MC: I used to think he was an old man, when I found out and he had a daughter, if only I could remember the daughter’s name. I can’t remember. I know she had a sister Maisie but that’s beside the point. Foran was the name and they had a grandson Sean Foran I remember him ’cause I used to play with him now, he was about two or three years younger than me.

MR: Yes

MC: and then as I say the smell of gas, the smell of, oh it was desperate it was absolutely, nearly overpowering, you know, and thanks be to God, I often say it to this day, well my mother said it too. We couldn’t see much you know cause it was dark, naturally enough it was dark, only for the light from the moon or something, but we were looking for matches. At that time we used to light the gas, do you remember the old fashioned…?

+===+

• **Things to do**:
a. Answer these about the interview transcript above:
(i) What family name does MC give?
(ii) What was the grandson's full name?
(iii) What were they looking for in the dark?
b. Reproduce everything in the interview transcript above from "MC: I used to" down to "younger than me.".
c. Carry on the interview transcript above from the point where it stops.

+===+

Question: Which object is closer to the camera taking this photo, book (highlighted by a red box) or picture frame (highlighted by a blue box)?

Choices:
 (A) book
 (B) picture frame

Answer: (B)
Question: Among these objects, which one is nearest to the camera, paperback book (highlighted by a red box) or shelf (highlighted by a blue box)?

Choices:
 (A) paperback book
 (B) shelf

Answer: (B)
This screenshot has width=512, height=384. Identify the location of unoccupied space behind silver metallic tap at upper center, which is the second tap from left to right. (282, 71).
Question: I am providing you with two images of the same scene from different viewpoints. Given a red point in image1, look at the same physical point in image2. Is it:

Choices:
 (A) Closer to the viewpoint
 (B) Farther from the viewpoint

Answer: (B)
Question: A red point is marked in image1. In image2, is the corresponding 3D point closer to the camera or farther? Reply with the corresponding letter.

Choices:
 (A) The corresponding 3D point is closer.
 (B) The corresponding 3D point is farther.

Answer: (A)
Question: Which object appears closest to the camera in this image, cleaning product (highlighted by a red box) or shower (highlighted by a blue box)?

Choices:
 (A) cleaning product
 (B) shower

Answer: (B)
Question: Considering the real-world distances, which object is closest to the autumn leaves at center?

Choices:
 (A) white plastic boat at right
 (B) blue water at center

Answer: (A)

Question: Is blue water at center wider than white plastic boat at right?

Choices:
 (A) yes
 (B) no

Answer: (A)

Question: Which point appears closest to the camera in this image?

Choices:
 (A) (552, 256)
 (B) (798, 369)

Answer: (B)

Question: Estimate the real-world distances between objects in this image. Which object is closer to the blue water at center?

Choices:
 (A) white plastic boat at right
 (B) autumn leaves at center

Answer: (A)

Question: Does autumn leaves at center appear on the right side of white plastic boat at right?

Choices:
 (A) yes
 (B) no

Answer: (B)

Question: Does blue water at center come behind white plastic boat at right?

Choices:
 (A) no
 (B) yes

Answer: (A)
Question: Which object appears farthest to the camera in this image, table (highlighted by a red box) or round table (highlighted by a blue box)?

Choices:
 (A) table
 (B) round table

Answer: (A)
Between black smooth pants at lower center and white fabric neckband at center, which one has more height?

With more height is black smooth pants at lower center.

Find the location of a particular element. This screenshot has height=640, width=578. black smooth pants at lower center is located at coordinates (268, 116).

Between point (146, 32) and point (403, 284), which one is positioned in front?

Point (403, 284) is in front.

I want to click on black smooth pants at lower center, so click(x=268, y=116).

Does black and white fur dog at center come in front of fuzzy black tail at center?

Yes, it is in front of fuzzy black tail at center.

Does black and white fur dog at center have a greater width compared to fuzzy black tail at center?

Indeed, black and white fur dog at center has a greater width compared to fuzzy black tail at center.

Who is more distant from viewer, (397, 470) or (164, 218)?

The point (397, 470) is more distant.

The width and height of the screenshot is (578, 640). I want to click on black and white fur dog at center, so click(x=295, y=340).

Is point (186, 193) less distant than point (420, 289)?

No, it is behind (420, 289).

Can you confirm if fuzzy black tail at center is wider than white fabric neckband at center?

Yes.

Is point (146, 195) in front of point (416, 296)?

+===+

• **Responses**:
a.
(i) Foran
(ii) Sean Foran
(iii) Matches

b.
MC: I used to think he was an old man, when I found out and he had a daughter, if only I could remember the daughter’s name. I can’t remember. I know she had a sister Maisie but that’s beside the point. Foran was the name and they had a grandson Sean Foran I remember him ’cause I used to play with him now, he was about two or three years younger than me.

c.
MR: Yes, Yes

MC: you mightn’t remember , I don’t mean to insult you (laughs) but

MR: ah no

MC: but the gas, we used to light the gas, you’d have naturally enough you’d strike a match, you’d have, we’ have… there was a mantel on the gas stove you know you lit it and it went “PHEE”, you pull a cover over it, a lamp standard

MR: Yes

MC: you know a glass cover, and what’s it, and then this is, we didn’t find the matches and thanks be to God we’d have probably blown ourselves another bit up in the air. So we start getting out the door and there was a landing if you understand, if you understand now, the, our kitchen was to the left, our kitchen was and the front room the parlour as I call it which had all the best furniture you know, it used to be, at Christmas my mother would light the fire and friends would come down and all of that, uncles and all that, we’d sit in there and that sort of thing, that was around to the left but, we couldn’t get, it was blocked off, like you know?, we said what’s wrong there? There you know, but what it was naturally you don’t realise at the time the whole house was after collapsing. And the front of the house, thanks be to God the back of the house didn’t come in. I’ll tell you another thing, there was up at the very front not the attic, but at the front of the house was the Jenkinsons lived there.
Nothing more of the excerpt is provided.